Pros like Liz Ford, Caroline Pao, Mika Immonen, and Mark Vidal are there almost every week — but before you think of taking them on, consider that the professional tables have smaller pockets.
And it takes a full wallet to get into a game with the likes of those pros.
Skyline Billiards [2515 McDonald Ave. between Avenues W and X in Bensonhurst, (718) 627-3407]. Rates: Monday–Thursday, $5.50 per person per hour; Friday–Sunday, $6.50.
Pool skills as beautiful as yours deserve a pretty table.
Gotham City Billiards has it — a decades-old, hand crafted Vitalie that’s so beautiful that no one even wants to play on it.
“People are scared of the table,” said co-owner Isabella Buckley. “You have to be very, very good.”
If you’re not as good, take a regular table — and thanks to Gotham City’s 1,000 instructional books, you can get ready for the big time.
Gotham City Billiards [93 Avenue U between W. Ninth and W. 10th streets in Gravesend, (718) 714-1002]. Rates: Before 6 pm, $4.50 per person per hour; after 6 pm, $5.
You can’t talk about pool in Brooklyn unless you talk about Hall of Fame Billiards.
Not only is it one of the oldest pool halls in the city, but it’s owned by the best female pool player ever — the Brooklyn native, Jean Balukas (see interview).
Sure, Balukas won the US Open at age 13 and later became a five-time Player of the Year — but she got her start right here, playing at age 4 at the 45-year-old pool hall owned by her dad.
Today, Balukas still presides over its 42 pool tables and six Ping Pong tables — and maintains the no booze rule.
Hall of Fame Billiards [505 Ovington Ave. at Fifth Avenue in Bay Ridge, (718) 921-2694]. Rates: Monday–Thursday, $10 per table per hour. Friday-Sunday, $12.
Ocean’s 8 in Park Slope fully demonstrates the transformation of the sport that followed the release of “The Color of Money” in 1986. As a result of Tom Cruise and Paul Newman shooting rack after rack (and always getting the girl, by the way), pool took a huge leap in popularity that encouraged old-style pool halls to get with the smoke-free times.
At Ocean’s 8, that means a full sports bar, plus 27 pool tables, six Ping Pong tables, three air hockey tables, and two bowling lanes.

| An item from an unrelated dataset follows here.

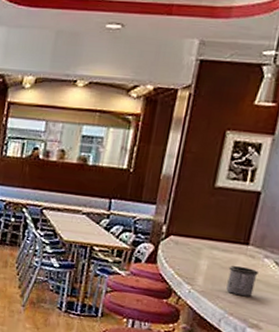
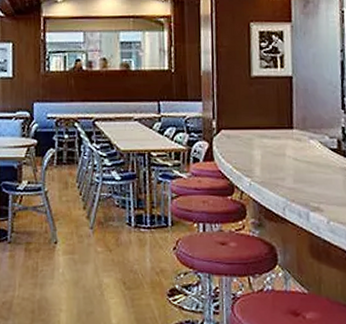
mug: present [226,266,258,296] -> none [280,151,308,180]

This place has a lively social scene even without the table games.
Formerly Brownstone Billiards, owner Frank Violante grew up with pool.
“I remember the real pool hall; if you talked, you were thrown out,” he said. “But the game has changed and we had to change with the times or pack up. You can bring four people here and every one of them can play a different sport, eat, and drink. In golf, they call it a hole-in-one, but here I call it an all-in-one.”
To celebrate the joint’s 20th anniversary, everything from billiards to burgers is 20 percent off on Tuesdays for the rest of the year.